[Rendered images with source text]
------
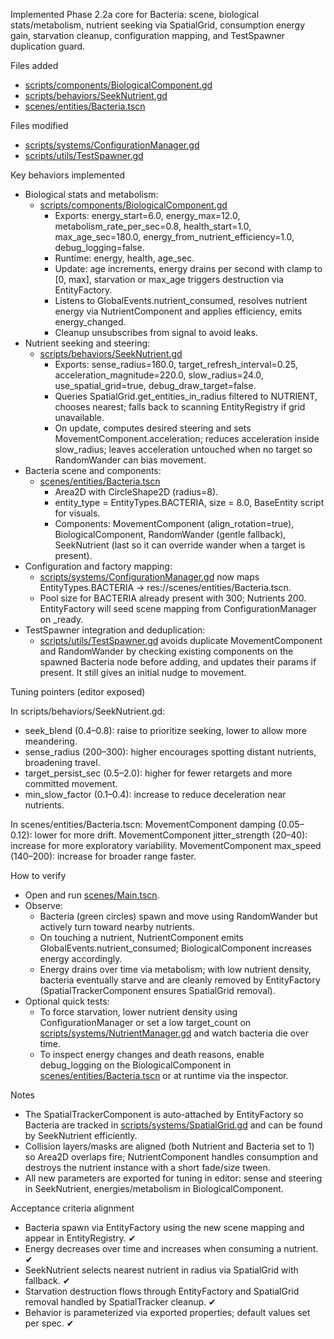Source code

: Implemented Phase 2.2a core for Bacteria: scene, biological stats/metabolism, nutrient seeking via SpatialGrid, consumption energy gain, starvation cleanup, configuration mapping, and TestSpawner duplication guard.

Files added
- [scripts/components/BiologicalComponent.gd](scripts/components/BiologicalComponent.gd)
- [scripts/behaviors/SeekNutrient.gd](scripts/behaviors/SeekNutrient.gd)
- [scenes/entities/Bacteria.tscn](scenes/entities/Bacteria.tscn)

Files modified
- [scripts/systems/ConfigurationManager.gd](scripts/systems/ConfigurationManager.gd)
- [scripts/utils/TestSpawner.gd](scripts/utils/TestSpawner.gd)

Key behaviors implemented
- Biological stats and metabolism:
  - [scripts/components/BiologicalComponent.gd](scripts/components/BiologicalComponent.gd)
    - Exports: energy_start=6.0, energy_max=12.0, metabolism_rate_per_sec=0.8, health_start=1.0, max_age_sec=180.0, energy_from_nutrient_efficiency=1.0, debug_logging=false.
    - Runtime: energy, health, age_sec.
    - Update: age increments, energy drains per second with clamp to [0, max], starvation or max_age triggers destruction via EntityFactory.
    - Listens to GlobalEvents.nutrient_consumed, resolves nutrient energy via NutrientComponent and applies efficiency, emits energy_changed.
    - Cleanup unsubscribes from signal to avoid leaks.
- Nutrient seeking and steering:
  - [scripts/behaviors/SeekNutrient.gd](scripts/behaviors/SeekNutrient.gd)
    - Exports: sense_radius=160.0, target_refresh_interval=0.25, acceleration_magnitude=220.0, slow_radius=24.0, use_spatial_grid=true, debug_draw_target=false.
    - Queries SpatialGrid.get_entities_in_radius filtered to NUTRIENT, chooses nearest; falls back to scanning EntityRegistry if grid unavailable.
    - On update, computes desired steering and sets MovementComponent.acceleration; reduces acceleration inside slow_radius; leaves acceleration untouched when no target so RandomWander can bias movement.
- Bacteria scene and components:
  - [scenes/entities/Bacteria.tscn](scenes/entities/Bacteria.tscn)
    - Area2D with CircleShape2D (radius=8).
    - entity_type = EntityTypes.BACTERIA, size = 8.0, BaseEntity script for visuals.
    - Components: MovementComponent (align_rotation=true), BiologicalComponent, RandomWander (gentle fallback), SeekNutrient (last so it can override wander when a target is present).
- Configuration and factory mapping:
  - [scripts/systems/ConfigurationManager.gd](scripts/systems/ConfigurationManager.gd) now maps EntityTypes.BACTERIA -> res://scenes/entities/Bacteria.tscn.
  - Pool size for BACTERIA already present with 300; Nutrients 200. EntityFactory will seed scene mapping from ConfigurationManager on _ready.
- TestSpawner integration and deduplication:
  - [scripts/utils/TestSpawner.gd](scripts/utils/TestSpawner.gd) avoids duplicate MovementComponent and RandomWander by checking existing components on the spawned Bacteria node before adding, and updates their params if present. It still gives an initial nudge to movement.

Tuning pointers (editor exposed)

In scripts/behaviors/SeekNutrient.gd:
- seek_blend (0.4–0.8): raise to prioritize seeking, lower to allow more meandering.
- sense_radius (200–300): higher encourages spotting distant nutrients, broadening travel.
- target_persist_sec (0.5–2.0): higher for fewer retargets and more committed movement.
- min_slow_factor (0.1–0.4): increase to reduce deceleration near nutrients.

In scenes/entities/Bacteria.tscn:
MovementComponent damping (0.05–0.12): lower for more drift.
MovementComponent jitter_strength (20–40): increase for more exploratory variability.
MovementComponent max_speed (140–200): increase for broader range faster.


How to verify
- Open and run [scenes/Main.tscn](scenes/Main.tscn).
- Observe:
  - Bacteria (green circles) spawn and move using RandomWander but actively turn toward nearby nutrients.
  - On touching a nutrient, NutrientComponent emits GlobalEvents.nutrient_consumed; BiologicalComponent increases energy accordingly.
  - Energy drains over time via metabolism; with low nutrient density, bacteria eventually starve and are cleanly removed by EntityFactory (SpatialTrackerComponent ensures SpatialGrid removal).
- Optional quick tests:
  - To force starvation, lower nutrient density using ConfigurationManager or set a low target_count on [scripts/systems/NutrientManager.gd](scripts/systems/NutrientManager.gd) and watch bacteria die over time.
  - To inspect energy changes and death reasons, enable debug_logging on the BiologicalComponent in [scenes/entities/Bacteria.tscn](scenes/entities/Bacteria.tscn) or at runtime via the inspector.

Notes
- The SpatialTrackerComponent is auto-attached by EntityFactory so Bacteria are tracked in [scripts/systems/SpatialGrid.gd](scripts/systems/SpatialGrid.gd) and can be found by SeekNutrient efficiently.
- Collision layers/masks are aligned (both Nutrient and Bacteria set to 1) so Area2D overlaps fire; NutrientComponent handles consumption and destroys the nutrient instance with a short fade/size tween.
- All new parameters are exported for tuning in editor: sense and steering in SeekNutrient, energies/metabolism in BiologicalComponent.

Acceptance criteria alignment
- Bacteria spawn via EntityFactory using the new scene mapping and appear in EntityRegistry. ✔
- Energy decreases over time and increases when consuming a nutrient. ✔
- SeekNutrient selects nearest nutrient in radius via SpatialGrid with fallback. ✔
- Starvation destruction flows through EntityFactory and SpatialGrid removal handled by SpatialTracker cleanup. ✔
- Behavior is parameterized via exported properties; default values set per spec. ✔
------
Aim of the task: Find all lines in the records that hold the word "destruction". Copy them.

Output of the exercise:
    - Update: age increments, energy drains per second with clamp to [0, max], starvation or max_age triggers destruction via EntityFactory.
- Starvation destruction flows through EntityFactory and SpatialGrid removal handled by SpatialTracker cleanup. ✔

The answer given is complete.